Прежде всего Морфеус объясняет Нео сущность Матрицы:
МОРФЕУС. Ты хочешь знать, что это такое? Матрица повсюду. Она окружает нас везде, даже в этой комнате. Ты можешь увидеть ее из окна или по телевизору. Ты можешь почувствовать ее, когда идешь на работу или в церковь или когда платишь налоги. Это мир, натянутый тебе на глаза, чтобы скрыть от тебя правду.
НЕО. Какую правду?
МОРФЕУС. Правду о том, что ты раб, Нео. Как и все остальные, ты родился в рабстве, в тюрьме, которую не можешь почувствовать ни на запах, ни на вкус, к которой не можешь прикоснуться. В тюрьме для твоего разума.
«Матрица» имеет дело с тем, что Бодрийяр назвал бы «четвертым порядком симуляции». Этот порядок уже не соотносится с какой бы то ни было реальностью. Другими словами, повседневный мир, в котором существует Нео, оказывается стопроцентной подделкой — воображаемым нематериальным миром, никак не связанным с 2199 годом (хотя он весьма напоминает мир, в котором живет зрительская аудитория). Машины создали виртуальную реальность, подобную миру 1999 года, которого не будет существовать в будущем. Как пишет Бодрийяр, словно описывая фильм: «Реальное генерируется из уменьшенных клеток, матриц и банков памяти, моделей контроля, и ее можно воспроизводить бесконечное количество раз».[66]

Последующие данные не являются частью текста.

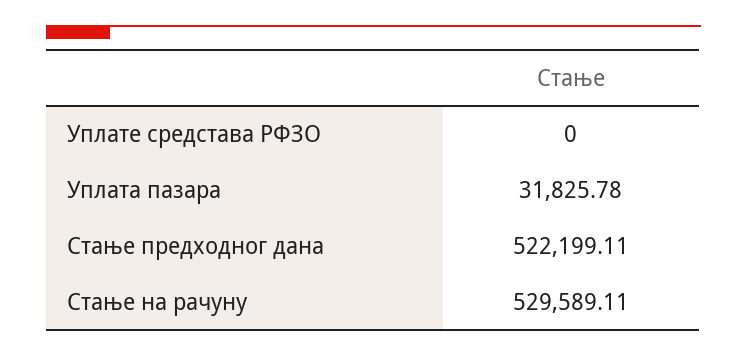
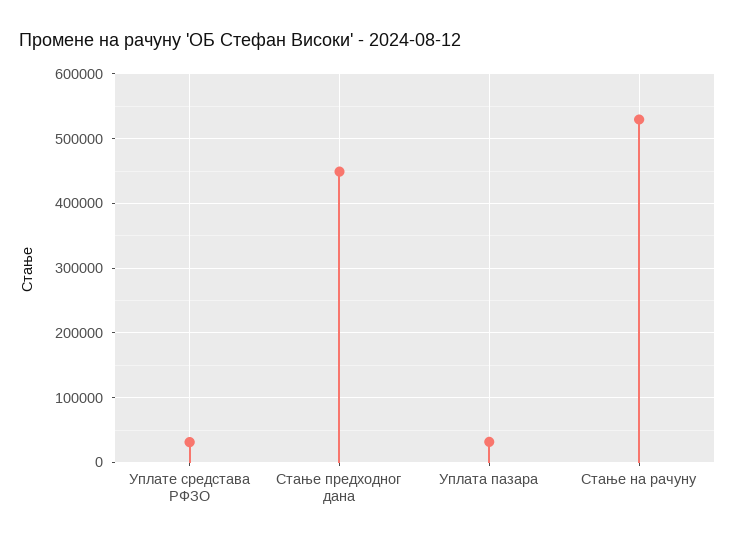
  {
-   "Уплате средстава РФЗО": 0,
+   "Уплате средстава РФЗО": 30000,
    "Уплата пазара": 31825.78,
-   "Стање предходног дана": 522199.11,
+   "Стање предходног дана": 450000,
    "Стање на рачуну": 529589.11
  }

С точки зрения Бодрийяра, в электронную эру «именно реальное становится нашей подлинной утопией, но той утопией, осуществить которую уже невозможно, о которой можно лишь мечтать, как любой грезил бы о потерянном безвозвратно».[67] Реальное, считает Бодрийяр, заменили электронные и другие формы симулякров, «модели реального в отсутствии реальности».[68] Реальное безнадежно утеряно, и даже если бы мы хотели, мы не смогли бы отличить реальное от симуляции. К примеру, когда мы пытаемся вернуться к своим мыслям о том, что кажется нам реальностью, мы обнаруживаем не природу, а парк. На место «природного» пришло искусственное. Таким образом, утопия, или пространство реального, не может больше существовать в будущем, она остается лишь в прошлом, и это создает проблему для научной фантастики, литературы и кинематографа, предугадывающих будущее. «Возможно, в кибернетическую и гиперреальную эру научная фантастика может лишь исчерпать себя, искусственно возрождая «исторические» миры. Она может лишь попытаться реконструировать "в пробирке" вплоть до малейших деталей границы предыдущего мира, события, людей, идеологии прошлого, лишенные смысла и подлинного звучания, но вызывающие галлюцинации своей ретроспективной правдой».[69]